__Work required__:
Arrange the text of every entry as a JSON list of strings, one string per line, with blank lines omitted. Leave the pictures out.

__Stored data entries__:
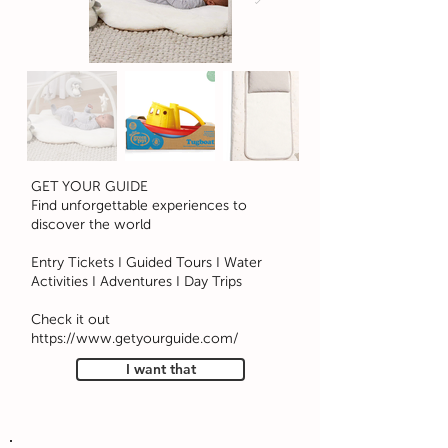
GET YOUR GUIDE
Find unforgettable experiences to
discover the world
Entry Tickets I Guided Tours I Water
Activities I Adventures I Day Trips
Check it out
https://www.getyourguide.com/
I want that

__Solution to this task__:
[
  "GET YOUR GUIDE",
  "Find unforgettable experiences to",
  "discover the world",
  "Entry Tickets I Guided Tours I Water",
  "Activities I Adventures I Day Trips",
  "Check it out",
  "https://www.getyourguide.com/",
  "I want that"
]